Genetic Toolkit Supports Development of Customized Cancer Therapies

By

Patrick Donahue, a seventh-year student in the Medical Scientist Training Program, was first author of the study published in Nature Communications.

A novel genetic toolkit developed by Northwestern Medicine scientists may support the development of customized therapeutic interventions for a breadth of diseases, according to a recent study published in Nature Communications.

The toolkit, called the COmposable Mammalian Elements of Transcription, or “COMET”, is a specialized group of promoters and transcription factors — proteins that bind to DNA and control the expression of a cell’s genes — which enables the design and construction of customizable genetic programming in mammalian cells.

One purpose of COMET is to help scientists develop customized cell-based therapies to treat a number of diseases, including cancer, according to Patrick Donahue, a seventh-year student in the Medical Scientist Training Program (MSTP) and first author of the study.

“We set out to build new, sophisticated cell-based therapies and realized that the tools we needed to accomplish some of our goals didn’t exist. We then developed a new toolkit to address this need and named it COMET,” Donahue said.

For the current study, the authors characterized how COMET controls gene expression in cells and developed a mathematical model to describe the toolkit’s performance.  This model will ultimately let scientists apply COMET to their work more readily, according to Donahue.

COMET works by transcription factor proteins binding to DNA promoters upstream of scientist-specified genes, such as a therapeutic gene. They do so through a piece of the protein called a zinc finger motif, which specifies to each transcription factor which exact DNA sequence to bind to.

For example, in the case of cancer, the scientists are currently working to insert biosensors into therapeutic cells to help them recognize whether they are in a tumor or a healthy part of the body.

With the help of COMET, the signals from the biosensor are then processed by the cell. This tells the cells to produce a therapy only when the cell is in a tumor, which spares healthy tissue, according to Donahue. This strategy ultimately aims to decrease the side effects of very potent therapies by producing them directly in the tumors.

“One strategy for achieving the goal of building cell-based therapies that recognize and respond to their environment and diseases in the body is to build custom genetic programs into the cells. We are using COMET for this purpose and envision it enhancing the sensitivity and specificity of our new therapies” Donahue said.

Plasmids encoding the COMET toolkit and other technologies from the lab of Joshua Leonard, PhD, associate professor of Chemical and Biological Engineering at the McCormick School of Engineering, are being made available online for the scientific community to use for research applications in therapeutics and basic biology.

As for the future of COMET, Donahue said they are translating the toolkit to use in real-world, pre-clinical therapeutic applications.

“COMET is enabling some major breakthroughs in our pursuits of novel, cell-based therapies and we are looking forward to sharing these in the future,” Donahue said.

Leonard is also member of the Robert H. Lurie Comprehensive Cancer Center of Northwestern University.

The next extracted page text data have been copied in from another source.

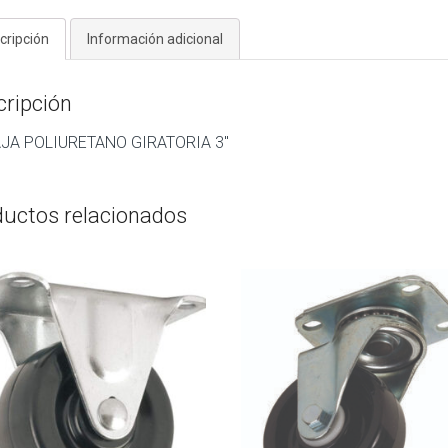
cripción
Información adicional
cripción
JA POLIURETANO GIRATORIA 3″
ductos relacionados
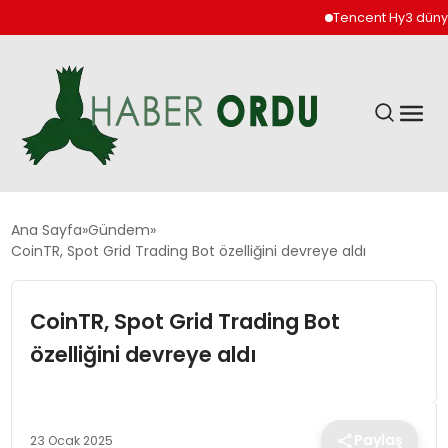
Tencent Hy3 dünya ge
GÜNDEM
Ana Sayfa
Gündem
CoinTR, Spot Grid Trading Bot özelliğini devreye aldı
DÜNYA
CoinTR, Spot Grid Trading Bot
EKONOMI
özelliğini devreye aldı
SIYASET
Paylaş
23 Ocak 2025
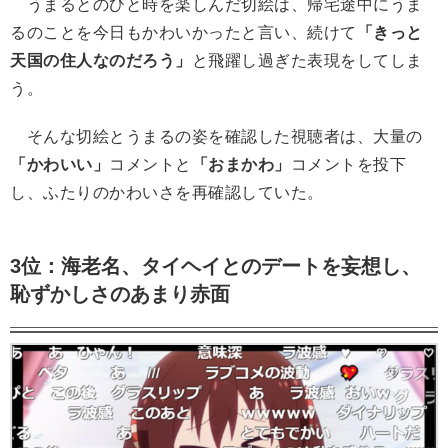
うまるとのひと時を楽しんだ切絵は、帰宅途中にうま
るのことを今日もかわいかったと言い、続けて
「きっと
天国の住人なのだろう」
と飛躍し過ぎた表現をしてしま
う。
そんな切絵とうまるの姿を確認した視聴者は、大量の
「かわいい」
コメントと
「おまかわ」
コメントを投下
し、ふたりのかわいさを再確認していた。
3位：海老名、タイヘイとのデートを妄想し、
恥ずかしさのあまり赤面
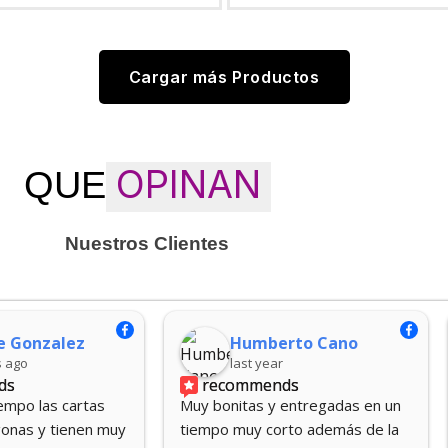
Cargar más Productos
OPINAN
QUE
Nuestros Clientes
Humberto Cano
Jose Gu
last year
last year
recommends
recommend
Muy bonitas y entregadas en un 
Muy profesional
tiempo muy corto además de la 
Y muy atentos e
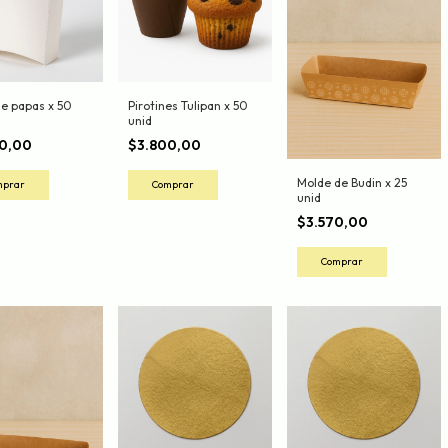
de papas x 50
Pirotines Tulipan x 50
unid
00,00
$3.800,00
Molde de Budin x 25
unid
$3.570,00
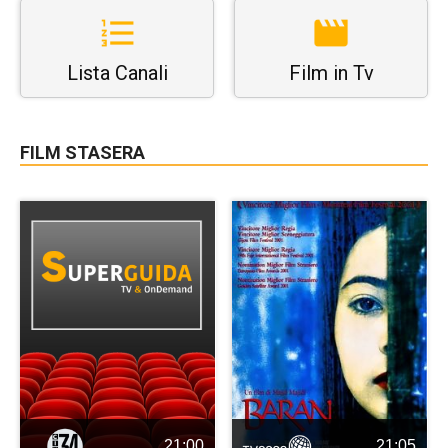
Lista Canali
Film in Tv
FILM STASERA
21:00
21:05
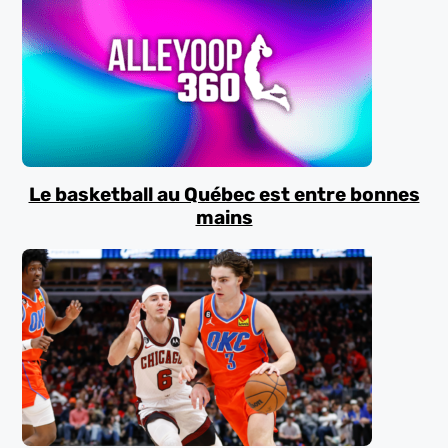
Le basketball au Québec est entre bonnes
mains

This work was supported by a Ruth L. Kirschstein Predoctoral Fellowship from the National Cancer Institute (NCI) of the National Institutes of Health (NIH); NCI award F30CA203325; the National Institute of Biomedical Imaging and Bioengineering of the NIH award 1R01EB026510; the Northwestern University Flow Cytometry Core supported by the Lurie Cancer Center’s Cancer Center Support Grant (NCI 5P30CA060553); the NUSeq Core of Northwestern’s Center for Genetic Medicine and a seed grant from the Northwestern Institute for Cellular Engineering Technologies (iCET).